THE HEAVY HAND OF THE STATE
Inevitably, in a society recovering from such intimate and all-encompassing violence, major challenges persist. In a 2017 article, the Rwandan researcher Emmanuel Sarabwe reported that new forms of conflict are now widespread in the country, including domestic and sexual violence and intrafamily feuds. Many of these stem from the genocide (for example, due to the remarriage of women whose spouses were imprisoned as genocide suspects) and from the psychosocial trauma that is endemic throughout the population. Even though there has been a nationwide focus on addressing the direct harm of the genocide, these less visible legacies within households are often ignored.
What’s more, many Rwandans have grown increasingly concerned about the slow progress of democracy at the national level. Throughout the RPF’s time in power, the party has displayed little tolerance for dissent. Numerous opposition leaders and dissidents have been harassed, exiled, or assassinated.
As Kagame’s second—and, according to the constitution, final—term wound down, the government organized a petition to hold a national referendum in 2015 that would allow him to run for a third term. Ninety-eight percent of the electorate voted in favor of the measure, and in the presidential election held this past August, Kagame won nearly 99 percent of the vote. Because the referendum led to constitutional amendments that do not come into effect until 2024, Kagame could seek two additional five-year terms—potentially keeping him in office until 2034.
During the petition, the referendum, and the election, the government regularly intimidated voters and undermined opposition parties by infiltrating their ranks, harassing their leaders, and sometimes barring their registration. In a fair fight, the RPF would probably win presidential and parliamentary elections by substantial margins anyway, thanks to its successful record in promoting development and providing security—not to mention the population’s recognition that, historically, no change in leadership in Rwanda has occurred without major bloodshed. Even so, the RPF decided to use a range of heavy-handed tactics to guarantee its electoral success, an approach that has generated widespread resentment.

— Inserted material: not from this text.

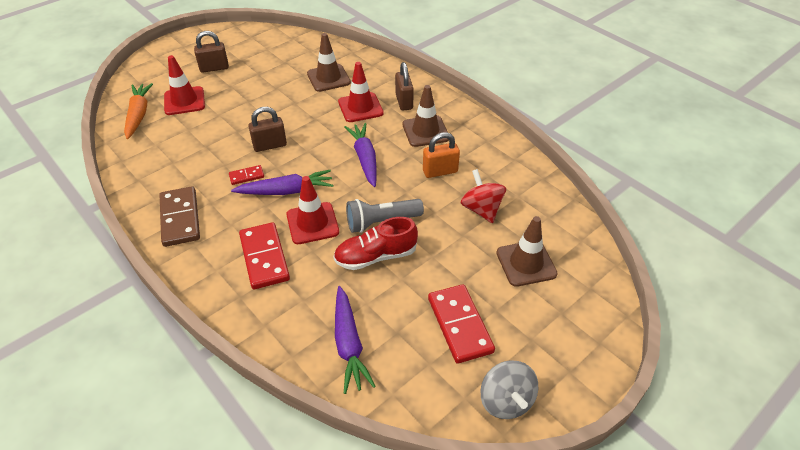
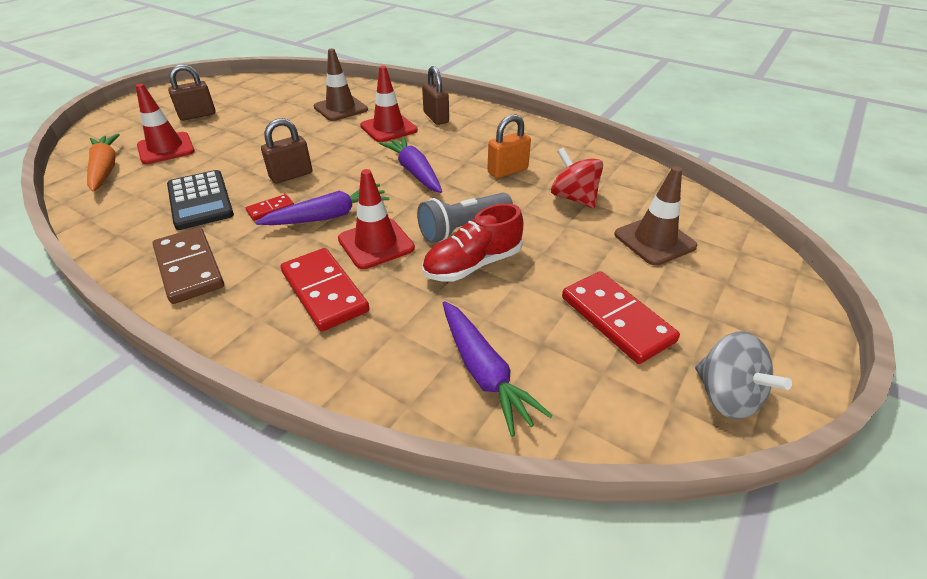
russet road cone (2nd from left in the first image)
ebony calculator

In the coming years, the major challenge for the RPF will be to balance the need for a strong state to provide security and prosperity—a difficult task in an increasingly volatile region—with the need to afford citizens more political and social autonomy. A greater sense of freedom would enable the population to more fully enjoy the fruits of the country’s post-genocide renewal while deepening the individual and community healing that can only happen in quieter, more private spaces. Rwanda’s impressive recovery from the genocide has stemmed from not just a highly coordinated government response but also the resilience and creativity of the local population. For the latter to flourish now, the government will need to give its citizens much more latitude to define their own futures.